(Keypoint coordinate data)
===============
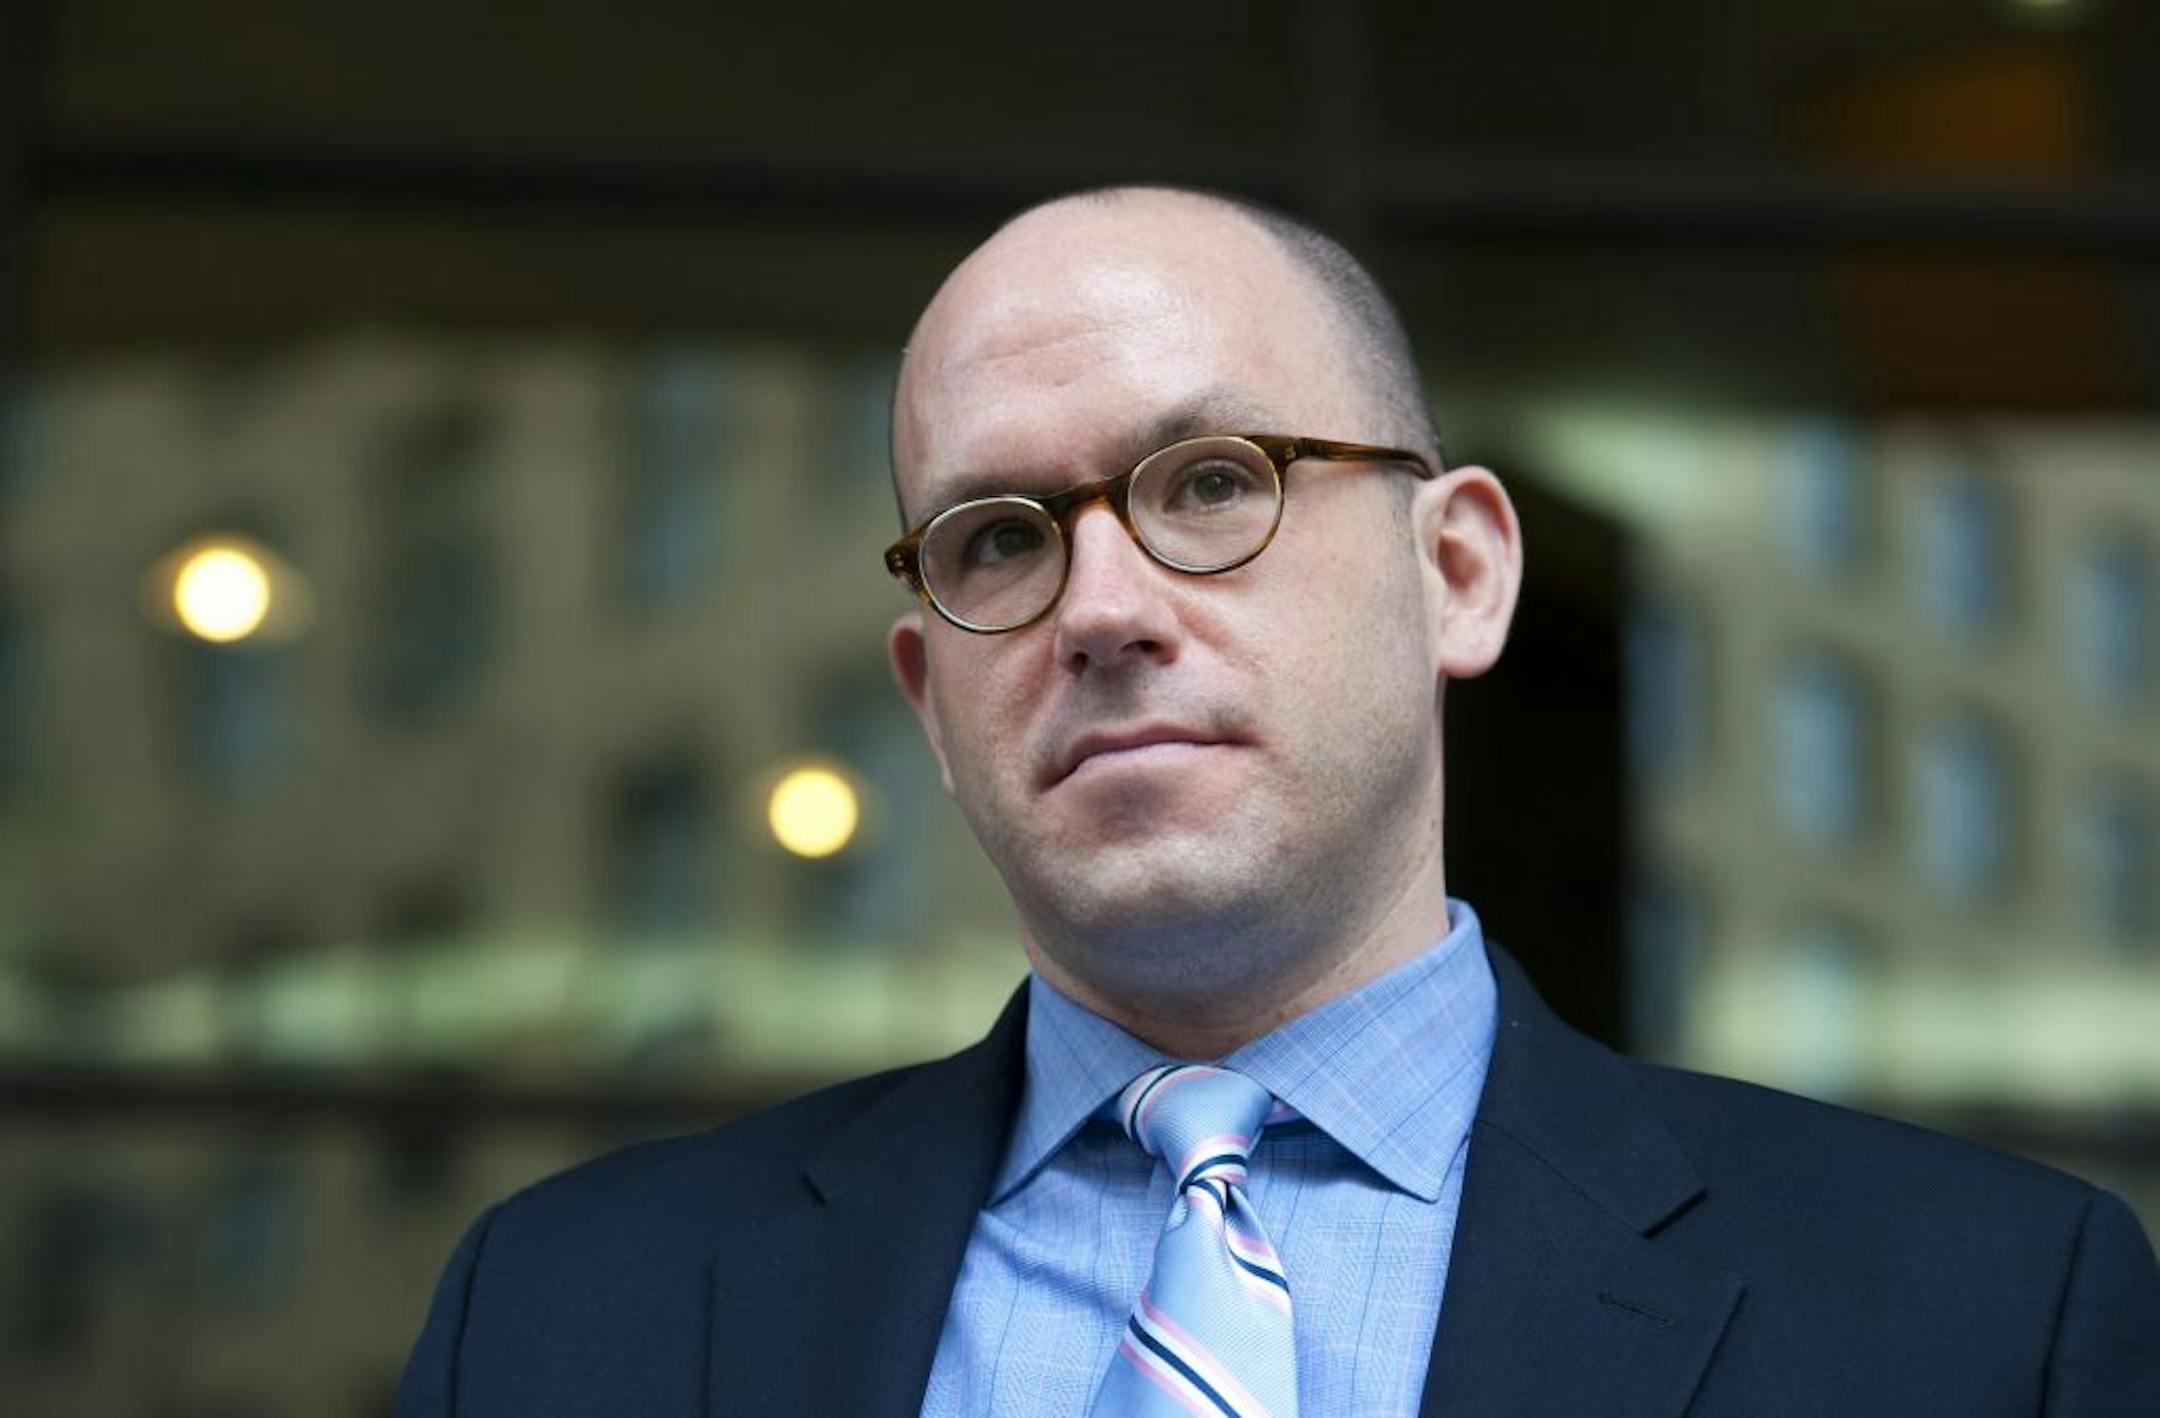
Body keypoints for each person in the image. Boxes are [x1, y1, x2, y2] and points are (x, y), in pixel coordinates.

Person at [398, 186, 2160, 1416]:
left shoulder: (1988, 1319)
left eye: (1213, 481)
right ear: (931, 701)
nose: (1101, 609)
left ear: (1457, 573)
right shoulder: (561, 1319)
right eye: (998, 538)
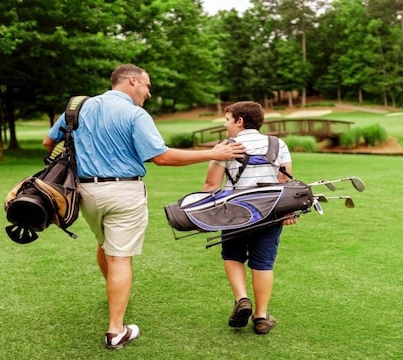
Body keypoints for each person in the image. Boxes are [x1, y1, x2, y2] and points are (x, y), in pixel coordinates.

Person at [43, 64, 245, 350]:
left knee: (105, 245)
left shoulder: (78, 108)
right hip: (124, 191)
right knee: (120, 258)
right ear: (133, 81)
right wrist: (214, 153)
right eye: (148, 86)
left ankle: (116, 292)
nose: (149, 93)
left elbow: (48, 141)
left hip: (83, 192)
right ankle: (116, 331)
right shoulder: (136, 114)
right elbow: (161, 157)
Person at [202, 101, 295, 335]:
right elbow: (285, 182)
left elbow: (211, 185)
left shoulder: (225, 146)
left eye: (227, 119)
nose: (225, 125)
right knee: (263, 262)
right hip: (270, 211)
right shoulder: (277, 143)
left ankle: (242, 298)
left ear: (239, 121)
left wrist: (203, 215)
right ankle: (261, 316)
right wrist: (287, 212)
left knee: (232, 255)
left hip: (234, 212)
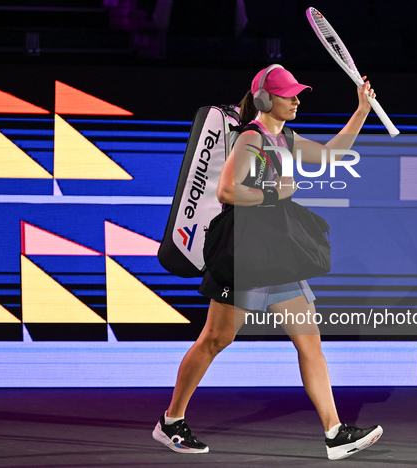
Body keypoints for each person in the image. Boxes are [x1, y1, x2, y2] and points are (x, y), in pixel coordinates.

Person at [152, 64, 383, 461]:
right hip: (243, 254)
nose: (295, 100)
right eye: (288, 94)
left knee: (310, 343)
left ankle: (334, 432)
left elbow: (332, 154)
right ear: (264, 100)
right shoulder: (250, 140)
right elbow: (226, 191)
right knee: (214, 340)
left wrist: (362, 109)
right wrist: (274, 195)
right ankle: (171, 421)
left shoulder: (285, 138)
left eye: (297, 94)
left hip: (276, 255)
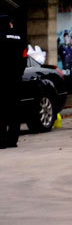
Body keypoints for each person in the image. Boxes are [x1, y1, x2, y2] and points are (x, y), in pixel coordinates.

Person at [0, 15, 26, 149]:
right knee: (15, 111)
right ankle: (13, 140)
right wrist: (19, 74)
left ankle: (2, 141)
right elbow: (24, 58)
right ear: (9, 23)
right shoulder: (19, 37)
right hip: (16, 80)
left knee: (2, 111)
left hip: (2, 81)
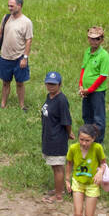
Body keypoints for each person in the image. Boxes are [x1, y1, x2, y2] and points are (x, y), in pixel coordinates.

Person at [65, 123, 106, 216]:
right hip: (78, 183)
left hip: (92, 185)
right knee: (77, 213)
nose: (83, 143)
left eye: (87, 140)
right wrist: (67, 180)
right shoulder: (73, 148)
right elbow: (69, 163)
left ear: (93, 139)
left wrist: (100, 172)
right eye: (81, 139)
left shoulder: (97, 148)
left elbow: (103, 163)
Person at [0, 0, 33, 110]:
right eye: (8, 5)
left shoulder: (26, 22)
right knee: (5, 82)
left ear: (19, 6)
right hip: (5, 57)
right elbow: (0, 33)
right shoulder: (6, 18)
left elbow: (29, 40)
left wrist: (25, 58)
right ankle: (3, 104)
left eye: (12, 6)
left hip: (19, 57)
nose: (9, 8)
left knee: (20, 83)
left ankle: (22, 105)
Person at [40, 72, 73, 202]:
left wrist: (69, 133)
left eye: (53, 84)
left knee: (58, 167)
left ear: (60, 84)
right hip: (49, 137)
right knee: (56, 166)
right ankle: (59, 188)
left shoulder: (62, 100)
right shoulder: (49, 96)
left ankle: (58, 196)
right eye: (48, 83)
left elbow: (67, 121)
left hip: (57, 139)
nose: (50, 86)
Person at [78, 26, 109, 143]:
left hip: (97, 91)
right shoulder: (87, 51)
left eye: (97, 39)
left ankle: (98, 141)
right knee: (87, 114)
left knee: (98, 117)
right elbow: (83, 68)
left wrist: (90, 90)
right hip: (86, 90)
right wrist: (81, 85)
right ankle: (87, 137)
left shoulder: (104, 55)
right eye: (91, 38)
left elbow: (103, 76)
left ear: (101, 40)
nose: (94, 41)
===============
• _EXERCISE_:
For the word "nose", how many lines in the records above contain it? Answer with the number and nothing else.

• _SOLUTION_:
8